President Moises Anaya of Chapala reports on 140 million pesos in municipal expenditures, while minimizing security problems in his Informe.
He played up the area of Ecology although it received the least resources, only five and a half million pesos.
Photo: Semanario Laguna.
Skipping the formal lectern at the Auditorium of La Ribera, a relaxed and self-confident, Moisés Anaya Aguilar, President of Chapala, issued his First Government Report, or Informe, spending two hours detailing the municipality’s expenditure of up to 140 million pesos in public works and social programs. The event was not full, as it competed with the Ajijic Balloon Regatta and a two-day biker party in the Parque de la Cristianía. However, a substantial and very attentive audience was on hand, bringing up complaints and asking for more information. Aguilar reported the following departmental expenditures:
Ecology programs $5.5 million
Health programs $ 6 million
Education programs $8 million
Government operations and enforcement $40 million
He played up the area of Ecology although it received the least resources, only five and a half million pesos. He also reported on expenditures by the municipality for drilling a drinking water well for Santa Cruz de la Soledad, street repair in Chapala and Atotonilquillo, the bicycle path in the Chapala-Ajijic station and the auto bridge in San Nicolás de Ibarra. However, he did not go into crime and the much anticipated public security statistics despite the September armed attack on the Chapala Regional Base by a van with armed men, and the February report that the municipality was 7th in Jalisco in execution style killings.

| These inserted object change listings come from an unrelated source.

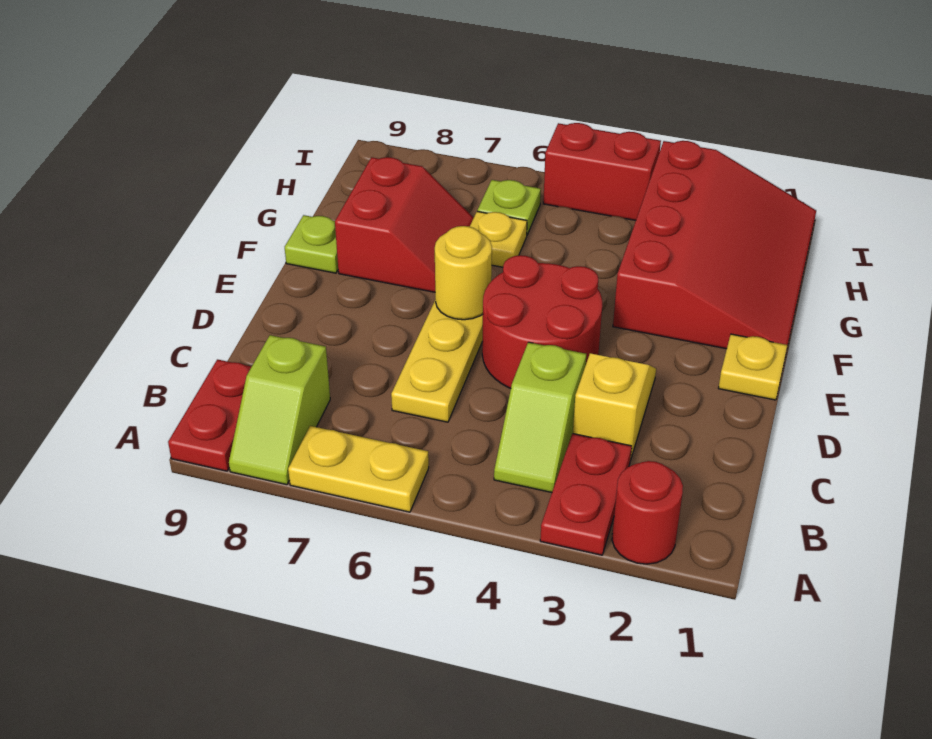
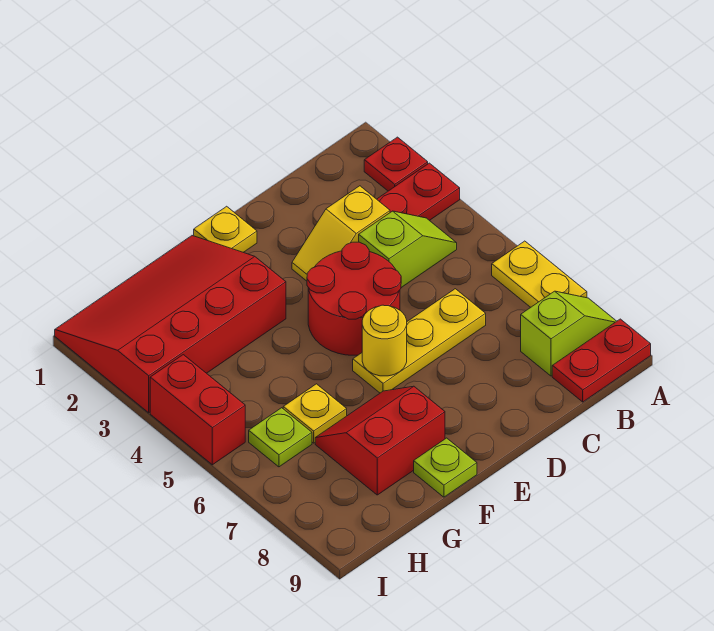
red 1x1 round brick [612,461,683,564] -> red 1x1 plate [364,137,428,191]

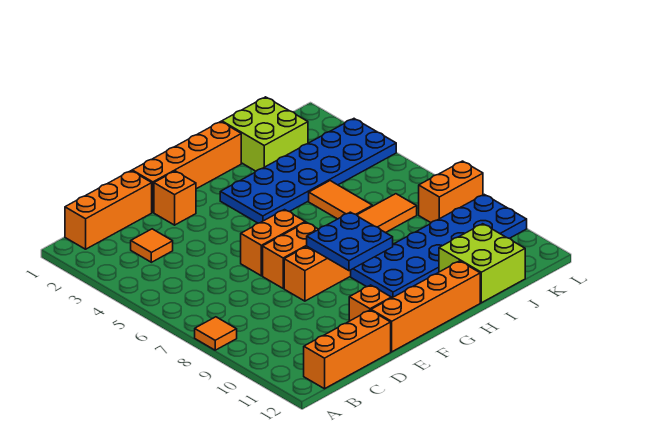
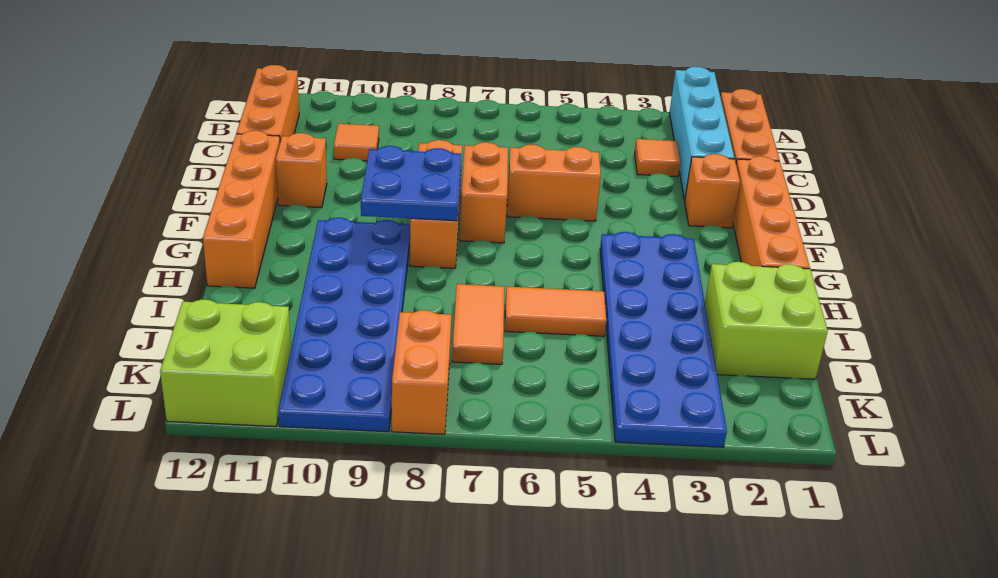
none -> cyan 1x4 brick [669,67,734,200]
orange 1x1 tile [195,317,237,350] -> orange 1x1 tile moved to [334,124,379,161]
orange 1x2 brick [241,210,305,276] -> orange 1x2 brick turned to [507,145,601,221]
lime 2x2 brick [439,224,525,303] -> lime 2x2 brick moved to [160,300,291,426]

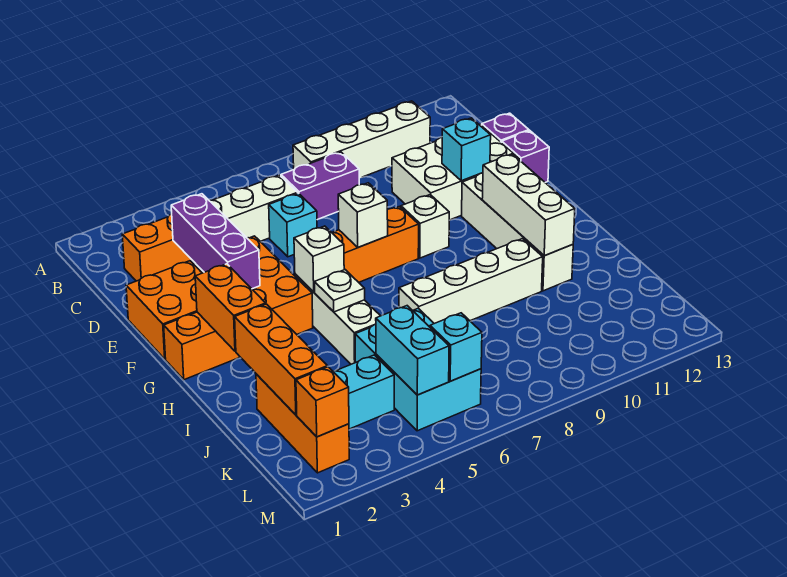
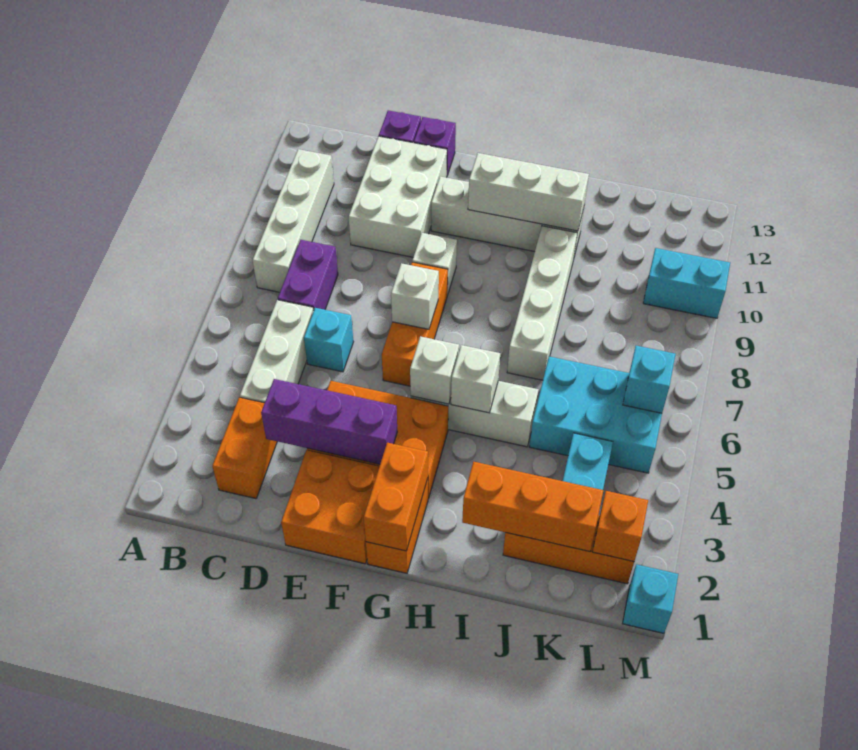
cyan 1x1 brick [442,118,491,181] -> cyan 1x1 brick moved to [622,564,678,633]
orange 1x2 brick [195,264,266,351] -> orange 1x2 brick turned to [364,443,428,551]
white 1x1 plate [314,270,365,312] -> white 1x1 brick [451,345,500,413]
cyan 1x2 brick [376,306,449,395] -> cyan 1x2 brick moved to [643,248,730,318]

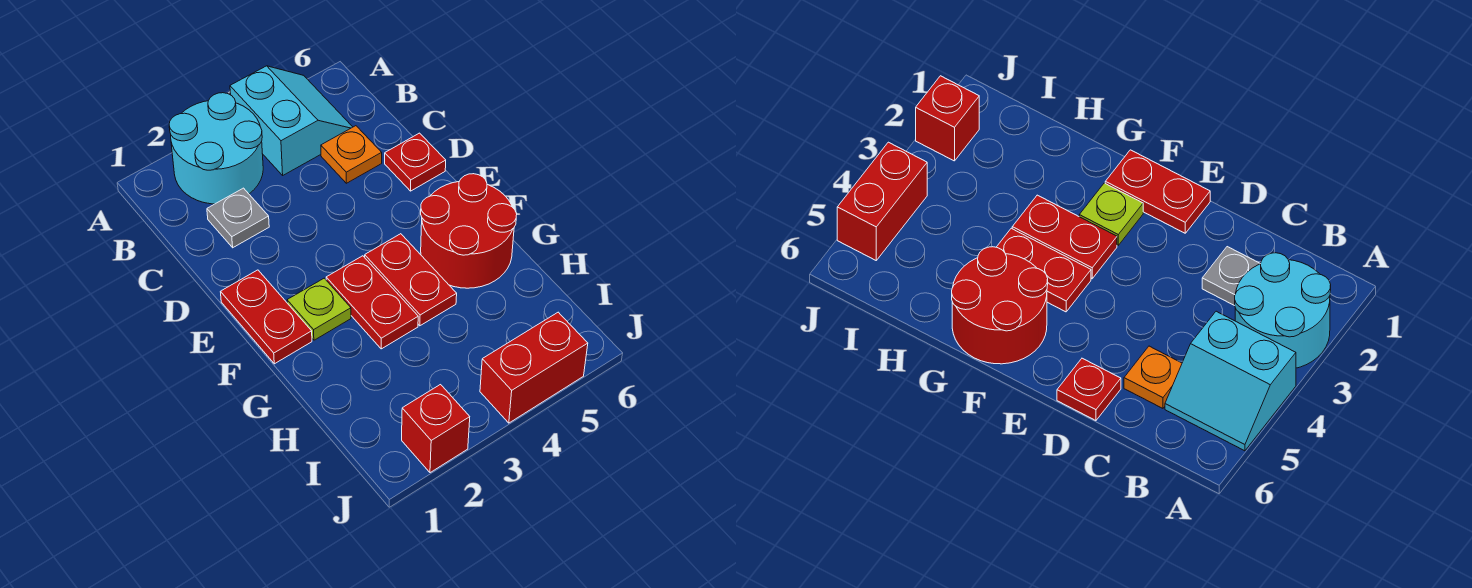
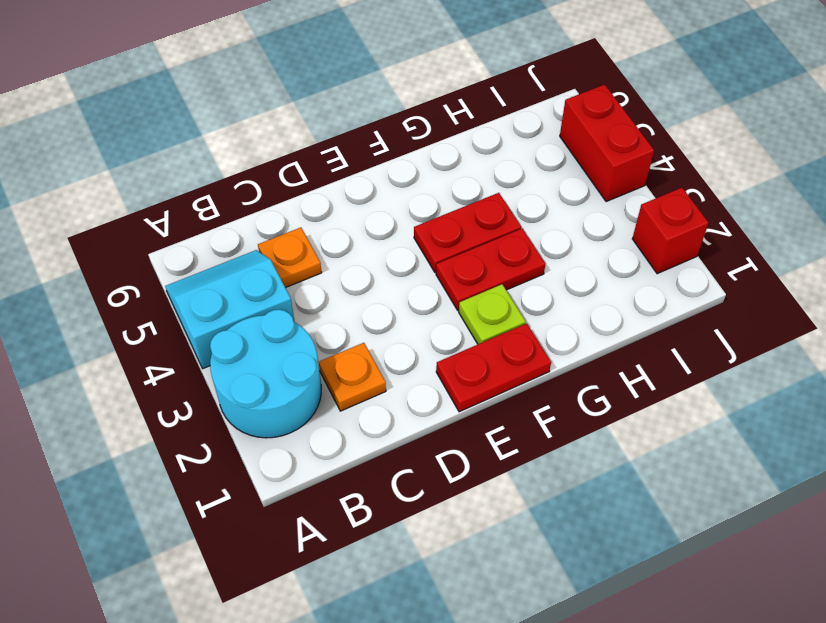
grey 1x1 plate [207,188,269,248] -> orange 1x1 plate [319,343,386,411]
red 1x1 plate [385,133,446,191] -> none
red 2x2 round brick [421,174,517,288] -> none

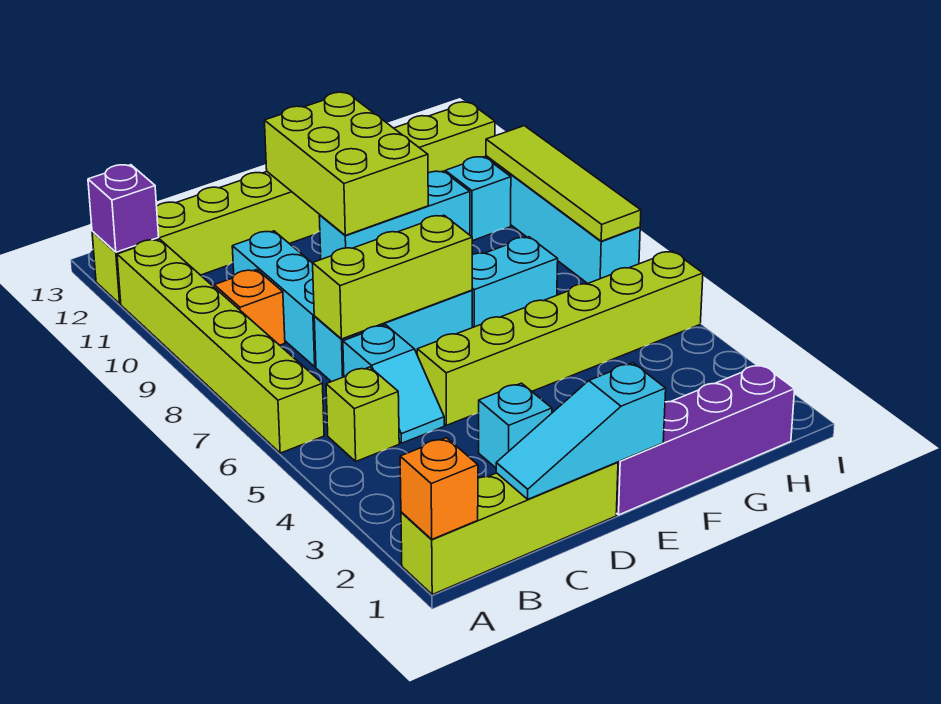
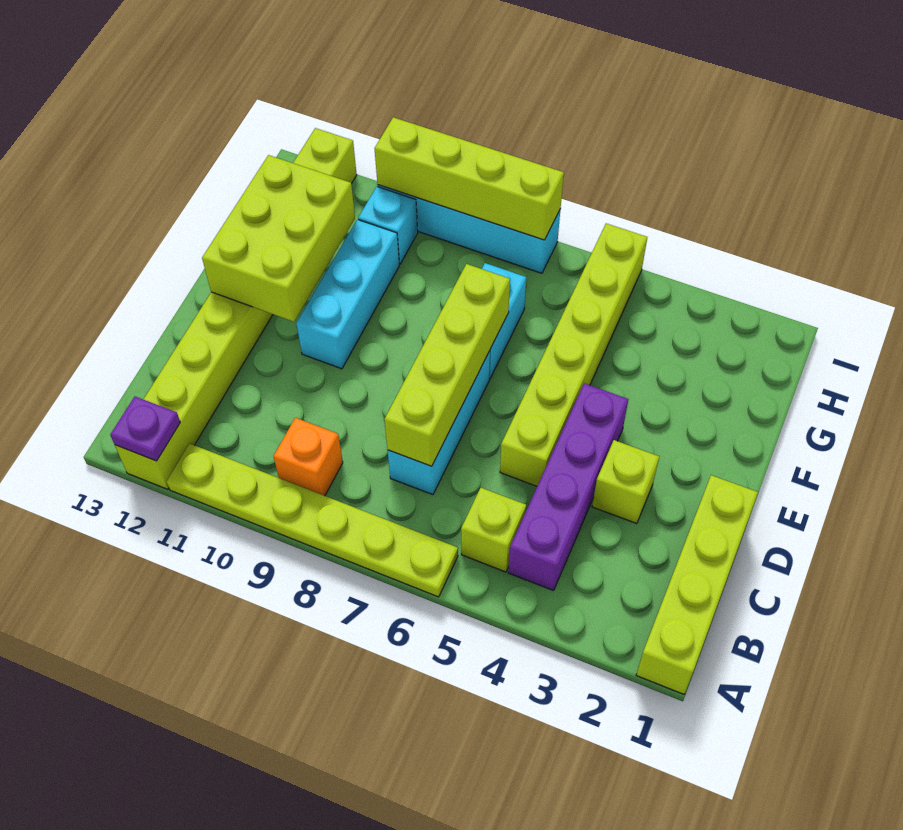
orange 1x1 brick [400,438,478,539] -> none
lime 1x6 brick [117,239,324,453] -> lime 1x6 plate [167,444,458,597]
purple 1x1 brick [88,165,159,252] -> purple 1x1 plate [110,397,180,461]
cyan 1x3 slope [496,363,666,499] -> none
cyan 1x2 slope [343,325,444,443] -> none
lime 1x3 brick [313,215,472,339] -> lime 1x4 brick [384,264,510,466]
cyan 1x3 brick [232,231,316,367] -> none
cyan 1x1 brick [479,383,552,468] -> lime 1x1 brick [592,440,659,524]
purple 1x4 brick [616,364,795,515] -> purple 1x4 brick moved to [508,383,628,591]
lime 2x3 brick [264,92,428,235] -> lime 2x3 brick turned to [202,155,355,322]
lime 1x4 tile [486,126,641,241] -> lime 1x4 brick [375,117,564,240]

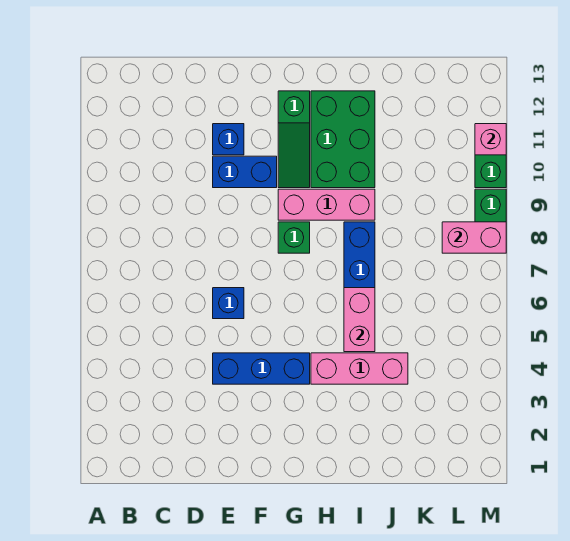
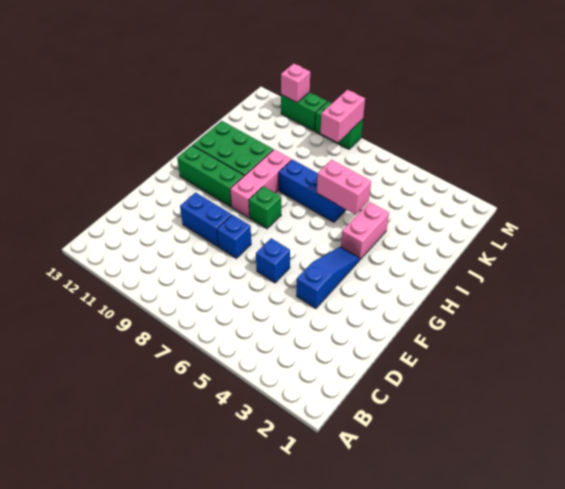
blue 1x3 brick [213,353,310,384] -> blue 1x3 slope [296,247,359,309]
blue 1x2 brick [213,156,277,188] -> blue 1x2 brick turned to [180,193,231,247]
blue 1x1 brick [213,124,244,155] -> blue 1x1 brick moved to [217,215,251,258]
green 1x3 slope [278,91,310,188] -> green 1x3 brick [177,145,244,207]
pink 1x3 brick [311,353,408,384] -> pink 1x2 brick [341,202,389,260]

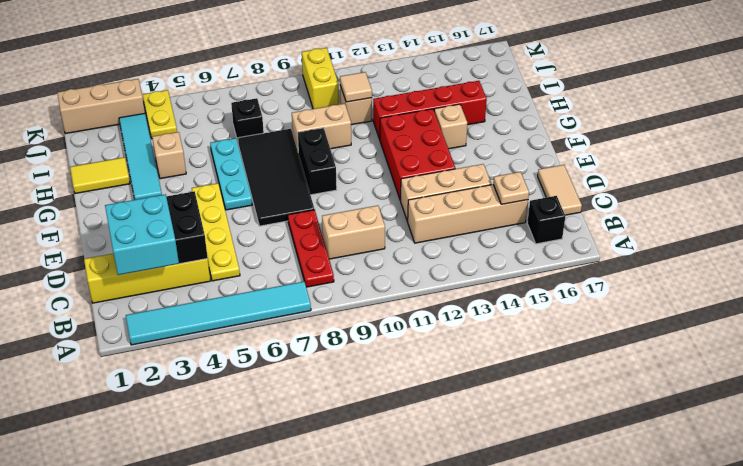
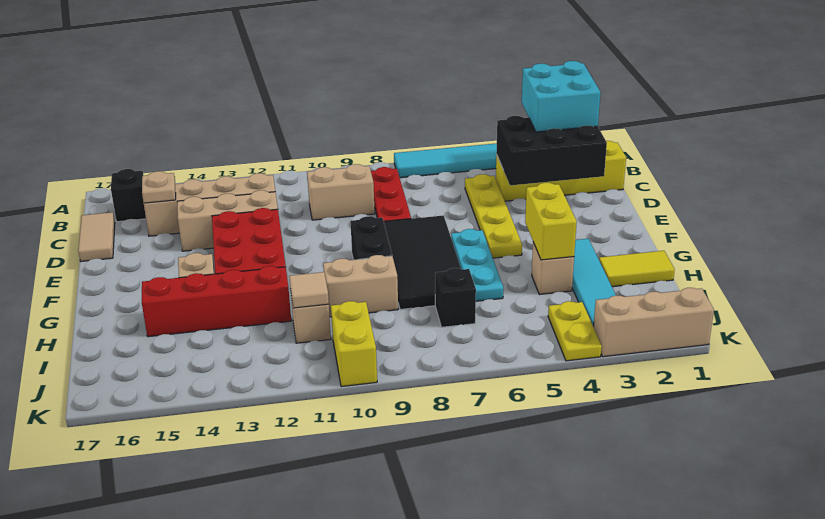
none -> yellow 1x2 brick [525,183,577,260]

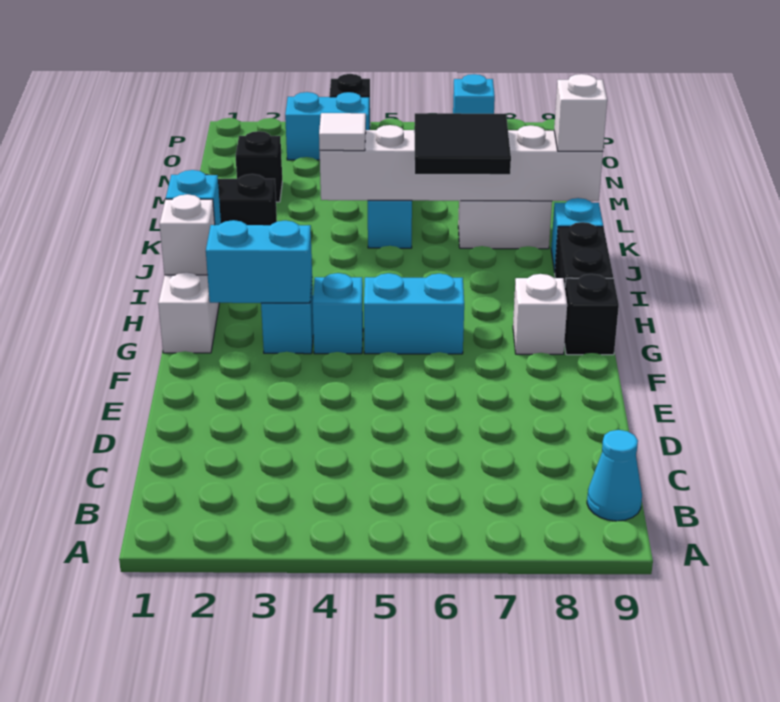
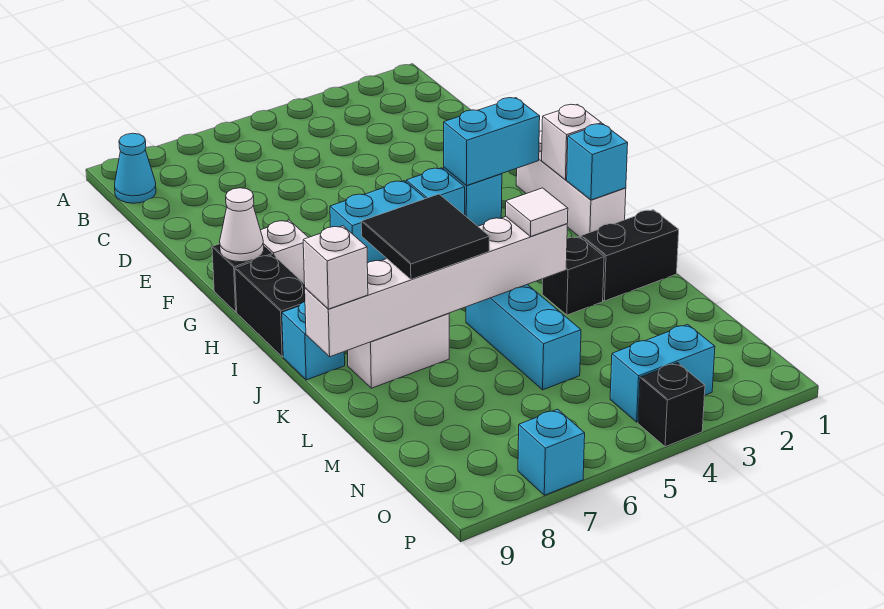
none -> white 1x1 cone [220,188,264,262]
black 1x1 brick [236,131,282,202] -> black 1x1 brick moved to [542,237,604,315]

Aguilar promised additional expenditures of 80 million pesos for all municipalities by the end of the 2020 fiscal cycle, and the transfer this year of six million pesos for the local campus of the University of Guadalajara (UdeG), of which three million are planned in the fiscal year of 2019. Lázaro Cárdenas and Manzanillo streets in the municipal capital will also receive funding next year.
Aguilar boasted the conclusion of the path around the statue of Jesús Pescador on the boardwalk of Chapala, work initiated by the former mayor and current councilor Gerardo Degollado (2007-2009). He also reported on projects managed by the former mayor and current councilor Javier Degollado González (2015-2018), specifically, Lázaro Cárdenas street in the Chapala and the pedestrian crossings in San Antonio Tlayacapan and Ajijic and the opening of the Center for Technological Studies in Continental Waters (CETAC).
He also reported on obtaining the space for the community museum in San Antonio Tlayacapan, but said what he is most “proud of” is the creation of the Community Dining Room for senior citizens in the municipal seat. This project was state supported but is maintained with half of his salary as mayor of Chapala. A down note in the presentation was a video in which he described cuts from the Federal government.
Other state-supported projects were detailed in the Report, including a canopy placed in the San Antonio Tlayacapan school, which had appeared in an earlier social media post by Governor Enrique Alfaro Ramírez, as well as DARE Program progress and over a 100 cultural events. Notably absent were funds for tourist promotion, although five million pesos was included for the rehabilitation of the Municipal Market.